In one sense, that last assertion is a reason for hopefulness. It’s true that Trump derailed negotiations on multiple occasions with his demand for restrictions on legal immigration and his railing about wanting to keep out people from “shithole countries.” But Trump has an even more powerful motivation to make deals and prove that he can get things accomplished. That desire is multiplied when we’re talking about something that previous presidents, especially Barack Obama and George W. Bush, wanted but failed to do.

At the same time, some of Trump’s most influential aides, especially John Kelly and Stephen Miller, have been pushing him to restrict legal immigration, an idea he is very sympathetic to. So they could once again talk him into opposing any deal that falls short of that – making this one point at which a deal could get shot down.
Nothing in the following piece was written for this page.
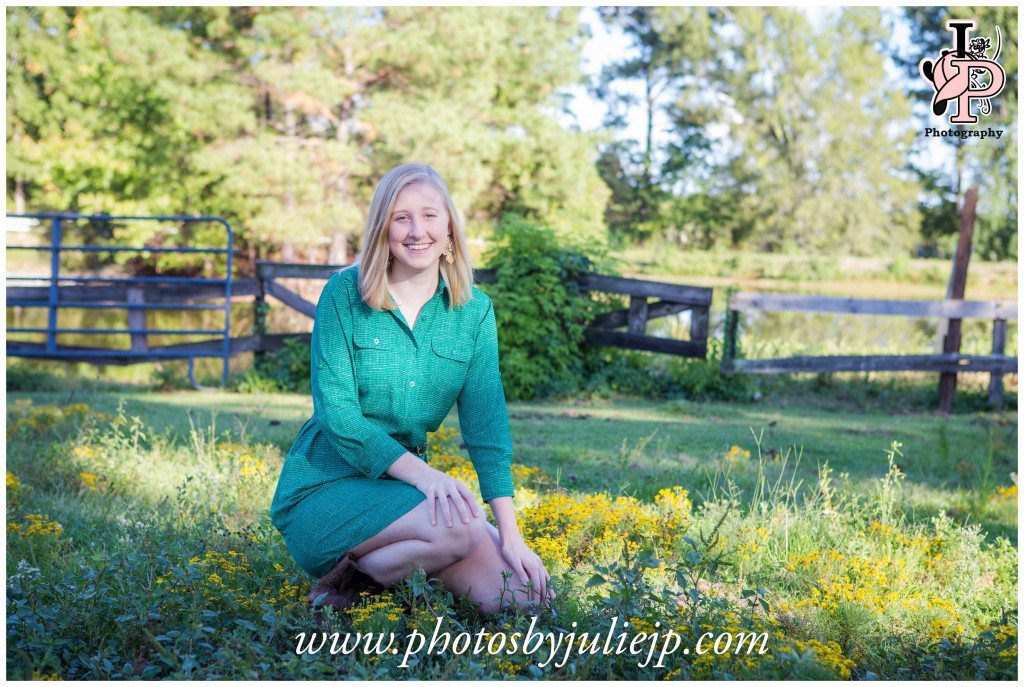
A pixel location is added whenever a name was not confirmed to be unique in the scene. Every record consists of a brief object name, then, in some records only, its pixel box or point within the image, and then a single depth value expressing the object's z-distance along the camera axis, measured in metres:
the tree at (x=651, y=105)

Another way a successful immigration deal could happen is without the involvement of the White House. There’s no rule saying members of Congress have to negotiate with the president; they can pass whatever they want, send it to the president’s desk and put the onus on him to sign it or veto it. And if they did - even something like the McCain/Coons bill that omits most of what the president wants - he’d still sign it. If he had the chance to scrawl his signature across a bill that would allow him to then claim that he did what Obama couldn’t do, there’s no way in the world he’d pass up the chance, no matter how much the white nationalists on his staff would bleat.
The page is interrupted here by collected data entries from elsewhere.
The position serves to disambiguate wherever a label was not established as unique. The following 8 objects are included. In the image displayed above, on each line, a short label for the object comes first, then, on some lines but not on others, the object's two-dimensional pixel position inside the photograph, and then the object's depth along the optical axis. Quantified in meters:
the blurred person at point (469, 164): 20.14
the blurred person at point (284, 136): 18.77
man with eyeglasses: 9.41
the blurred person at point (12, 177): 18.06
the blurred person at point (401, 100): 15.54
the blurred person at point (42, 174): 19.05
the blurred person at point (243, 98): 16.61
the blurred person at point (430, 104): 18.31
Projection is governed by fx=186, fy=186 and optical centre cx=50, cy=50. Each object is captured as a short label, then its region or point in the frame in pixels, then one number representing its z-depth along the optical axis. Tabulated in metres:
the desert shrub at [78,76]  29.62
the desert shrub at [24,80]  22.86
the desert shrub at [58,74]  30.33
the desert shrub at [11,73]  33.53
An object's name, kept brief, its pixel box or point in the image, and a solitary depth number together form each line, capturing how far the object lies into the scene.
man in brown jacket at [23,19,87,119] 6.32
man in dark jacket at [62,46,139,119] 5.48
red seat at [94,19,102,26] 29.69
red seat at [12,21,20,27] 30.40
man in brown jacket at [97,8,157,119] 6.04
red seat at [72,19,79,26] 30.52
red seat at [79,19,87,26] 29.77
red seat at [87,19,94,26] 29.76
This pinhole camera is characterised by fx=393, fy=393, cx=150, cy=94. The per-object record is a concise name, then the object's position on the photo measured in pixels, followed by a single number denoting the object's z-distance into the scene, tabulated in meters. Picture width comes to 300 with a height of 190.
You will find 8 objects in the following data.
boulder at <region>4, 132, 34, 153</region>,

But Ryan won’t allow that. There’s a lot of focus on what happens in the Senate, including the pledge Senate Majority Leader Mitch McConnell, R-Ky., made as part of the deal that ended the brief shutdown last month, in which he promised to let an immigration bill be debated and voted on. But if Ryan won’t let anything but the most draconian restrictions come to a vote, the Senate doesn’t much matter. So that’s another point at which a deal could get scuttled.
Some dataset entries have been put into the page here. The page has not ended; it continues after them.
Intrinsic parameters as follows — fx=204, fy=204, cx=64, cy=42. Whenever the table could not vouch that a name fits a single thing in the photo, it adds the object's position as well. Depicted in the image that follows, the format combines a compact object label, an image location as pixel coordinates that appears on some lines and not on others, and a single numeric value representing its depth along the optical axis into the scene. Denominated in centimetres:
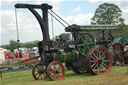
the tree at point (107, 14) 3864
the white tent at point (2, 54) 2748
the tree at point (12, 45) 6675
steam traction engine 905
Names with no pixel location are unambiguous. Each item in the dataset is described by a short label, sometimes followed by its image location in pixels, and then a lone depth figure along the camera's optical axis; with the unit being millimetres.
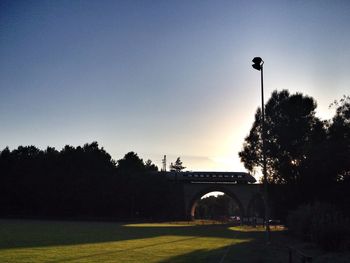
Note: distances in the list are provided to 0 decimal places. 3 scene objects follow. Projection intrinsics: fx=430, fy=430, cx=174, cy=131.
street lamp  27669
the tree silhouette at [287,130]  44534
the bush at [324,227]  21875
There’s one last route Congress could take: a temporary one-year extension of DACA, essentially punting the issue off until later. Nobody seems to like the idea, but it’s certainly better than a wave of deportations hitting young people who have grown up in the United States. If that could somehow be snuck past the House, that would temporarily alleviate the problem – but a long-term deal will still have proved elusive.

Of course, that might at least prevent the dreamers from getting driven underground until Democrats can take back the House. And we probably aren’t getting a real immigration bill until that happens.